# Giant Bermuda crowded out by native grasses



## UnclePsy (Jun 3, 2014)

I am trying to establish a field of Giant Bermuda in a field that has been in CRP. A neighbor planted Giant Bermuda a couple of years ago, but it never really took off. It is patchy at best, and the native grasses (weeping love grass, and indian) grass are getting stronger, or more prolific. At this point it is probably 50% in the good patches, and completely non-existent in others.

Another neighbor told me that fertilizer would help the bermuda and not affect that native grasses. Unfortunately that is not proving true. The native grasses are looking better than ever, and the Giant Bermuda continues to dwindle. I can see three options:

1. Continue to fertilize and hope for the best

2. Cut it short and overseed (a local rental place has a special seed drill for bermuda that they rent out)

3. Take about a 9 acre patch, kill everything with round-up, plow it under and start over (re-seed).
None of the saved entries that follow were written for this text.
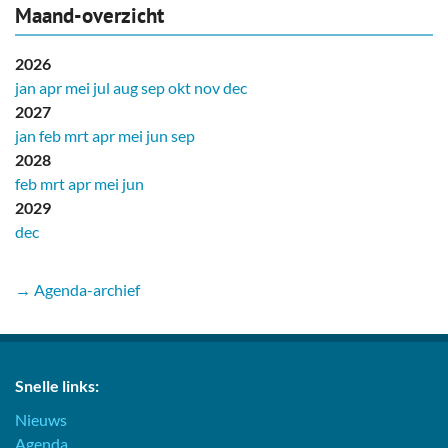
Maand-overzicht
2026
jan
apr
mei
jul
aug
sep
okt
nov
dec
2027
jan
feb
mrt
apr
mei
jun
sep
2028
feb
mrt
apr
mei
jun
2029
dec
→ Agenda-archief
Snelle links:
Nieuws
Agenda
I have limited irrigation, but I could easily handle a 9-10 acre block.

Ideas and suggestions are appreciated


----------



## somedevildawg (Jun 20, 2011)

Check the ph....


----------



## rajela (Feb 15, 2014)

Soil sample and advise the coop your intent of raising Bermuda so they can recommend accordingly.


----------



## F350-6 (Mar 30, 2014)

For Bermuda, lots of Nitrogen. The problem with Giant is it's not an overly agressive seed producer so it tends to get choked out by other grasses. If you want a good stand of Giant, my suggestion would be to overseed it every year for several years to build the stand.


----------



## UnclePsy (Jun 3, 2014)

Sorry for my slow reply to you all. Thank you VERY much for the suggestions.

Blessings!


----------